US Army Corps of Engineers
Jacksonville District

Corps of Engineers conducts Lake Okeechobee releases to benefit Caloosahatchee Estuary

Published Feb. 3, 2011

JACKSONVILLE, Fla. (Feb. 3, 2011) – The U.S. Army Corps of Engineers, Jacksonville District will start a water release from Lake Okeechobee to the Caloosahatchee Estuary to help improve the estuary’s condition, which has declined in recent months due to the lack of fresh water.  A new water release starts Feb. 4.

 

The target flow of this release is an average of 300 cubic feet per second (cfs) over a seven-day period to the Caloosahatchee Estuary, measured at W.P. Franklin Lock and Dam (S-79). The Corps anticipates the total pulse release effect on the lake level to be about a sixth-of-an-inch off the lake. Today, the lake stage is 12.49 feet (NGVD). 

 

The Corps approved water releases from Lake Okeechobee to the estuary Jan. 28, while the lake stage was at 12.50 feet (NGVD).  However, in accordance with adaptive protocols, the Corps did not release water due to local basin conditions.

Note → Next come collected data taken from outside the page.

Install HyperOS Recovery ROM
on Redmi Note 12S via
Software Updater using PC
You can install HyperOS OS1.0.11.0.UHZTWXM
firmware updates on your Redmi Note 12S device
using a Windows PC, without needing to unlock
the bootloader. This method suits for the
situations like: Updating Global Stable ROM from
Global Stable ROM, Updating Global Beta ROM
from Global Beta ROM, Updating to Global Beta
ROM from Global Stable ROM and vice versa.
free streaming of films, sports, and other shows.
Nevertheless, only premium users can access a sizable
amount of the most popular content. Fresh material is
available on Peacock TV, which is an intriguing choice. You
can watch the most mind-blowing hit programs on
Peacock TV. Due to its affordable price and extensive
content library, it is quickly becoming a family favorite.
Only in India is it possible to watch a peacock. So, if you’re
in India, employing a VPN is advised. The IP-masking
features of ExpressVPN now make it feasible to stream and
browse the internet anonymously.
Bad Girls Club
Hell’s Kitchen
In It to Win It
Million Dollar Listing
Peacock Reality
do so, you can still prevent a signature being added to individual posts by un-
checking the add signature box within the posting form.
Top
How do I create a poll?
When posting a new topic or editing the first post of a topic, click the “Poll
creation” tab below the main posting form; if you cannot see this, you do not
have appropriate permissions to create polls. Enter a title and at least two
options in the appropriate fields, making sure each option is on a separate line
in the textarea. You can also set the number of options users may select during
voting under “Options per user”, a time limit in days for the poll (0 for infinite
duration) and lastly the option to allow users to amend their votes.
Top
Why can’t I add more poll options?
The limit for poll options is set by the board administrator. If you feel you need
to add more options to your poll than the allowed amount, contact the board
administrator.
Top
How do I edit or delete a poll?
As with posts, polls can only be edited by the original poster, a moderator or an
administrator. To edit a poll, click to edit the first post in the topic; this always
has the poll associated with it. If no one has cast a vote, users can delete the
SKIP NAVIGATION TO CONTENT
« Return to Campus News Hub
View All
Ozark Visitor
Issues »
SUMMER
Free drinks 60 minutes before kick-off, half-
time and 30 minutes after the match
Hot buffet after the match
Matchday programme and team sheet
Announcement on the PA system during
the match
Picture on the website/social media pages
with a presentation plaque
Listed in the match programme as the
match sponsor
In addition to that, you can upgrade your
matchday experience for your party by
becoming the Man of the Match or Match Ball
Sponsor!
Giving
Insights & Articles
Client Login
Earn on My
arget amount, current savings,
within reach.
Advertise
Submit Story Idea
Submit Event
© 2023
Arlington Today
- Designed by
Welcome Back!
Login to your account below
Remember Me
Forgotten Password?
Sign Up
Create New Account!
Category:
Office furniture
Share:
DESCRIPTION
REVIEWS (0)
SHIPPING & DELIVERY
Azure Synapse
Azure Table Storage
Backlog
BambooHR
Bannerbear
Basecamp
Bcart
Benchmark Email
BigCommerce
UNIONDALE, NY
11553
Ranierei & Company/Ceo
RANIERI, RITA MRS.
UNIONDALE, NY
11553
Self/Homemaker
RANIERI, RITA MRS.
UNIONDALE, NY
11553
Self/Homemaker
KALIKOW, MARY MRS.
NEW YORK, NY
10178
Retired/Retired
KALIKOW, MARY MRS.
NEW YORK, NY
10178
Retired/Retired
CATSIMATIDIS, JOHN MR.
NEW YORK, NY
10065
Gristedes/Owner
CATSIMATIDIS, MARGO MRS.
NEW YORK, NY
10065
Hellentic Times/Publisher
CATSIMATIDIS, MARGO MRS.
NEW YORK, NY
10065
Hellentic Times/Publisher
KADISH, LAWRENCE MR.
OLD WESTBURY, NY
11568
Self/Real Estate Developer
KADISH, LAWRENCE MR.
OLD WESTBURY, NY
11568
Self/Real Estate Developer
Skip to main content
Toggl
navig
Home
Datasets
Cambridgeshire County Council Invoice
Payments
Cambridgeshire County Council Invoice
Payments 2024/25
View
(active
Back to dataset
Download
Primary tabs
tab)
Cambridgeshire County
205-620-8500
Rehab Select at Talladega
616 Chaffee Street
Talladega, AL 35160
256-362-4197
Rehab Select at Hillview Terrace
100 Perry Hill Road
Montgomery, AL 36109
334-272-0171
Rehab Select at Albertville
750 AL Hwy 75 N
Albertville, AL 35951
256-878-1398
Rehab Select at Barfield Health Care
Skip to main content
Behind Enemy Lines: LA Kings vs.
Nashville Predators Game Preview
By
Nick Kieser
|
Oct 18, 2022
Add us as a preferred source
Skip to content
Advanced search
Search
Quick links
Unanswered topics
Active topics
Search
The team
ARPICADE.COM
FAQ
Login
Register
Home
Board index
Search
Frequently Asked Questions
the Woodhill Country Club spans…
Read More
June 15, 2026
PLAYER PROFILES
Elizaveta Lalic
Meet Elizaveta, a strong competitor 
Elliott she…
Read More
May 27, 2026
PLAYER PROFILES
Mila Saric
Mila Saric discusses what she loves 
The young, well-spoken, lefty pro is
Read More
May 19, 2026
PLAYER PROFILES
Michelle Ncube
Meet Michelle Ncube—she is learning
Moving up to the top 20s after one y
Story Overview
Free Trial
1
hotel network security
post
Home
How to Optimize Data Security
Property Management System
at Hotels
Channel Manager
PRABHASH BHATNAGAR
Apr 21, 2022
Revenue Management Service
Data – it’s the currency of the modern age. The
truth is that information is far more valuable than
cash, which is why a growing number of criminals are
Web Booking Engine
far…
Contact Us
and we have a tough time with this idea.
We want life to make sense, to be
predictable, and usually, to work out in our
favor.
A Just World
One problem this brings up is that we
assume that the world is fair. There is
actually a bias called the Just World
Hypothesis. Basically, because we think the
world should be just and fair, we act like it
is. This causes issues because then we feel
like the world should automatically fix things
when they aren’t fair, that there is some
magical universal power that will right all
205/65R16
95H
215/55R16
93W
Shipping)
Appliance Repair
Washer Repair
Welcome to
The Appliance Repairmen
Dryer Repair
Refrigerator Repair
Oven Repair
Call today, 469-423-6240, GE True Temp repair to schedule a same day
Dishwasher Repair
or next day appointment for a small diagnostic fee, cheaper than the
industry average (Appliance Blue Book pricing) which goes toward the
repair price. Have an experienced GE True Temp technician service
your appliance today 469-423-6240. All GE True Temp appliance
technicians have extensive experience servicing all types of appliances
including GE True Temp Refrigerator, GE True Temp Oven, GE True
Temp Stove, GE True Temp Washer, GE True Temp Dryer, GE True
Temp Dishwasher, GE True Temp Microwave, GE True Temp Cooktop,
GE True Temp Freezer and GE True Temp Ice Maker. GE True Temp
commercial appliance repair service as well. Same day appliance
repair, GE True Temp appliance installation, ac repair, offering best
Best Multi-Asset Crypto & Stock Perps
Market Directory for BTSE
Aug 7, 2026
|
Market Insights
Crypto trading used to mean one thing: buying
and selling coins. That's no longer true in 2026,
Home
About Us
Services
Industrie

Local basin runoff from last week’s rain event, measured at W.P. Franklin Lock and Dam, exceeded the release target of 300 cfs.  This week’s low volume release, in conjunction with the recent rain event, will prolong the benefit of lowered salinities and reduce additional impacts and degradation of submerged aquatic vegetation. 

 

Estuary scientists say minimum freshwater releases to the Caloosahatchee Estuary are critical in maintaining estuarine health and productivity.  Freshwater tape grass, which provides important nursery habitat for a multitude of organisms, is an indicator of conditions in the Caloosahatchee’s upper estuary.  A continuous low-level release is needed to keep salinities from rising and negatively affecting more tape grass beds. 

 

“This freshwater is vital to the health, productivity and function of the Caloosahatchee Estuary. The release will provide much needed support to the natural system, while minimally impacting Lake Okeechobee’s water level,” said Lt. Col. Michael Kinard, deputy district commander, south Florida. 

 

The Corps strives to maintain the lake between 12.5 and 15.5 feet (NGVD) while balancing all competing demands.  At 12.49 feet (NGVD), Lake Okeechobee’s level is in the 2008 Lake Okeechobee Regulation Schedule’s Beneficial Use Sub-Band, which varies seasonally between elevation 10.5 feet and 13 feet.

 

Within this sub-band, unless releases are required for navigation purposes, the Corps generally defers to the South Florida Water Management District’s recommendation for water allocation to various users.  Fish and wildlife enhancement and/or water supply deliveries for environmental needs may involve conducting an environmental release from the lake through the SFWMD Adaptive Protocols for Lake Okeechobee Operations or other SFWMD authorities.  Due to the estuary’s poor condition and forecasted insufficient basin runoff, the SFWMD recommendation to the Corps was releases up to 300 cfs to the Caloosahatchee Estuary. The Corps may adjust this release, as appropriate, to account for local basin runoff.

 

The Corps and partner agencies will continue to closely monitor and assess system conditions.